I've always liked the "an apple a day keeps the doctor away" saying. Maybe because I eat a lot of them. Usually, I just munch on apples plain and fresh. But sometimes it's fun to dress them up, too. And the best way to do this, if you ask me? An apple galette. If you've never heard of a galette, it's basically a freeform rustic tart. In other words, it comes out looking perfectly imperfect.
I adapted this recipe from Too Much Food, who adapted it from Smitten Kitchen, who adapted it from Alice Waters & Jacques Pepin of Chez Panisse. (I love how recipes are handed around and reshaped like that.) I made a couple changes and omitted the glaze. The glaze tasted nice, but I didn't think the extra work drastically enhanced the taste of the final dessert. Go ahead and try it from the original recipe if you like.
Enough blabbing! Let's get baking. Watch the video below or here on vimeo.
The Apple Galette (serves 2 to 4, depending on how generous you're feeling)

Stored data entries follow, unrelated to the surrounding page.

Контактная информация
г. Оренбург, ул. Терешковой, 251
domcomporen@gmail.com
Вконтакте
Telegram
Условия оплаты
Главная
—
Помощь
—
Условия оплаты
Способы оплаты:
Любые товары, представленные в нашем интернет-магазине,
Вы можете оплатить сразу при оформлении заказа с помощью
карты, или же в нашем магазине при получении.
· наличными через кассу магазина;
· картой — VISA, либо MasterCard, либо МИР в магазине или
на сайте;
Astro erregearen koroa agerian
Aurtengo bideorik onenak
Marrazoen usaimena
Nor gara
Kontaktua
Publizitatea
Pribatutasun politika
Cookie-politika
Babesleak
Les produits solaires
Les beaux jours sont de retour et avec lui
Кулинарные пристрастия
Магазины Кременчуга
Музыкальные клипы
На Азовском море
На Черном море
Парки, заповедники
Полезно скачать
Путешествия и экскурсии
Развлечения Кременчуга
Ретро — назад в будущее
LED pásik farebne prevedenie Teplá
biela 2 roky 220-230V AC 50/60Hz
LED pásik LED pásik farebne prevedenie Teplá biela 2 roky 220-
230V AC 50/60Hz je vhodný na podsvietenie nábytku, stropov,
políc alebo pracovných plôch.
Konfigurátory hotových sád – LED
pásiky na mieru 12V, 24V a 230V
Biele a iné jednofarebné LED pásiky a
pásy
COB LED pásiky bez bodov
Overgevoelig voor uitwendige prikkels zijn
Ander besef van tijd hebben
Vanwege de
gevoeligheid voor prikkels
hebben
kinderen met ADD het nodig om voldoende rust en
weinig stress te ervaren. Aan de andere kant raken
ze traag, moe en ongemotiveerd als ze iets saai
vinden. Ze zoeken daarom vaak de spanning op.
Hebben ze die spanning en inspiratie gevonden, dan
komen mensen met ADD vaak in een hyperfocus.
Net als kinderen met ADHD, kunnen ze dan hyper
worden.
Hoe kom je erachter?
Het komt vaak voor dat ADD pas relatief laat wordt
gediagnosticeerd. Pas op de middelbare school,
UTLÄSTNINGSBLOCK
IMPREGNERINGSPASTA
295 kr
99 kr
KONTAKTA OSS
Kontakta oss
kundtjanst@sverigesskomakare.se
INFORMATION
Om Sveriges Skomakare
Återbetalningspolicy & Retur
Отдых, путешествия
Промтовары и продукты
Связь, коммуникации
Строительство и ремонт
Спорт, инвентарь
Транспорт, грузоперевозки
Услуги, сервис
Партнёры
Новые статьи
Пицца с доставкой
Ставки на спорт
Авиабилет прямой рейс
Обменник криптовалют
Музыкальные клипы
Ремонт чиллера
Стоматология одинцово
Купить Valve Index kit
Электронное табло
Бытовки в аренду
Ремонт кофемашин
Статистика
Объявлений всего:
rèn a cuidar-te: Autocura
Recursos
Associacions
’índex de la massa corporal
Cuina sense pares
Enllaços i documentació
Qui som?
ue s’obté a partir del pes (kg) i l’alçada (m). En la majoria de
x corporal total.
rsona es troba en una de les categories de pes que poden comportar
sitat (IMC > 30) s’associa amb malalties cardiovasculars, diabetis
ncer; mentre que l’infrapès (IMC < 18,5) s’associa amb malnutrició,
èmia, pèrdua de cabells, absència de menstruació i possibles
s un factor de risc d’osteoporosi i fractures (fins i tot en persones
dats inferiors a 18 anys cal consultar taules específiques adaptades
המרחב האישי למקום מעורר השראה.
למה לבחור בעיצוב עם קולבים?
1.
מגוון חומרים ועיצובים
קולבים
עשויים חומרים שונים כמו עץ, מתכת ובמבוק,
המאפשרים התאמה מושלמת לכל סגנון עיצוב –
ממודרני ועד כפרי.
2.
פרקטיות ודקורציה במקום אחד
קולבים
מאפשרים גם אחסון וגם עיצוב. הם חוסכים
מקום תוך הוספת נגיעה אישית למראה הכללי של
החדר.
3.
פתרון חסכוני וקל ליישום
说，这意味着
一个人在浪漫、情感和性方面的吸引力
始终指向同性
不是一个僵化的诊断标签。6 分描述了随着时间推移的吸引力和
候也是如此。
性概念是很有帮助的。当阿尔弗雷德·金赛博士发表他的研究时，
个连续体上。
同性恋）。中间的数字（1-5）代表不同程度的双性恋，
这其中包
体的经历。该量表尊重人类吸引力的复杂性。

adapted from Too Much Food
for the dough
1 cup flour (I used a 50/50 mix of white and wheat)
1/2 teaspoon sugar
1/8 teaspoon salt
6 tbsp cold unsalted butter, cut into small pieces
chilled water, as needed (I used about 6 tbsp)
for the filling
2 medium apples peeled, cored and sliced
2 tablespoons unsalted butter, melted
1/4 cup sugar (more or less depending on how tart your apples are)
turbinado sugar for topping (optional)
For the dough, sift flour in a large bowl. Mix in sugar and salt. Cut in butter, working quickly, to prevent it from completely melting. Continue until the biggest pieces of butter are roughly the size of large peas. Add chilled water a tablespoon at a time until the dough just holds together. Gather dough into a disc, wrap in plastic wrap, and chill for at least 30 minutes.
When the dough is ready, roll out on a floured surface or on plastic wrap to a 14" circle about 1/8" thick. Transfer to a parchment paper-lined baking sheet. Preheat oven to 400°F.
For the filling, place apple slices in a bowl with melted butter and sugar. Toss to coat. Overlap the apples in a circle 2" from the edge of the dough. Continue spiraling inward until you've reached the center. Fold over the edges of the dough, and sprinkle dough edge with turbinado sugar if desired (I do this for added texture more than for sweetness).
Bake on middle rack of oven for 45 minutes, or until golden brown. Rotate the galette every 15 minutes for an evenly baked crust. Serve with a scoop of vanilla ice cream.